Myron et moi sommes volontaires. Suny est énergique, loin de son impassibilité habituelle, je ne me ferai jamais à ce contraste. Myron et moi tentons de le toucher, mais il est agile. Je finis à plusieurs reprises par percuter Myron. Autrement dit, je me fais promener.
— Tu es trop frontal, Lyas, trop prévisible. Et toi, Myron, tu n'oses pas assez. Recommencez.

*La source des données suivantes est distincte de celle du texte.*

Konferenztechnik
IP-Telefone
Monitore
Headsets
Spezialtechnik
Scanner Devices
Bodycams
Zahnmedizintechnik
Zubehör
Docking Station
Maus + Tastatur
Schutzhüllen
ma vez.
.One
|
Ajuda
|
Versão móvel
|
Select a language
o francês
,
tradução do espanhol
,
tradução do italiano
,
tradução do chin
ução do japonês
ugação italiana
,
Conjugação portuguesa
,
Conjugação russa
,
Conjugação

Nous essayons de tourner pour que l'un de nous se retrouve dans son angle mort, mais même quand nous pensons que c'est le cas, il parvient à anticiper. Nous persévérons. Myron lui saute dessus, j'en profite pour me jeter au sol, m'appuyant sur un coude j'envoie mes deux jambes contre l'une des siennes. Il réceptionne Myron, tente de le projeter sur moi me pensant toujours debout, il me voit au sol, il saute, se rate et les deux finissent par me tomber dessus.
Suny rigole et nous ne pouvons que l'accompagner.
— C'était bien joué !
Je tente de ramper pour m'extraire du poids des deux autres, mais Suny n'a pas dit son dernier mot, il me plaque contre le sol poussiéreux et Myron ne tente pas de m'aider. Il nous regarde en continuant de rire.

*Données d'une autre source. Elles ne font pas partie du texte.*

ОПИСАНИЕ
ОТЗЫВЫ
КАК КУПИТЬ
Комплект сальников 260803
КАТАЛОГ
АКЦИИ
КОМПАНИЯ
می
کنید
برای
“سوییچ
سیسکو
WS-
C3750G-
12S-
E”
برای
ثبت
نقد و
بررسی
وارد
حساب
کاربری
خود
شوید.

Nous roulons un peu, tentant chacun de prendre le dessus, j'y parviens presque à plusieurs reprises, mais systématiquement Suny m'en empêche et il finit par m'immobiliser.
— On est propre avec tout ça, déclare-t-il en m'aidant à me redresser.

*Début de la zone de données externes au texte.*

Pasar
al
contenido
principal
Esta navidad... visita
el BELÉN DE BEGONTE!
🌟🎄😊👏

— On se changera quand on devra rejoindre les autres. J'espère qu'ils vont vite trouver un lieu de vie, intervient Myron.
— Hemza semblait avoir un truc. On va encore se marcher pratiquement dessus, mais ce sera toujours mieux que de rester dans le van.
— Vous pensez à moi ? nous parvient la voix de Hemza. Je suis dans le sud de Brownsville. Il n'y a pas d'odeur de loup de la meute ici, mais niveau solitaire c'est un peu surpeuplé.
— Tu oublies les humains peu fréquentables. Si on s'installe dans un lieu de ce genre on va encore faire des choses illégales et ça va mal finir, réplique Run. Je cherche toujours en dehors de New York, sans sortir du territoire de la meute pour ne pas tomber sur un autre.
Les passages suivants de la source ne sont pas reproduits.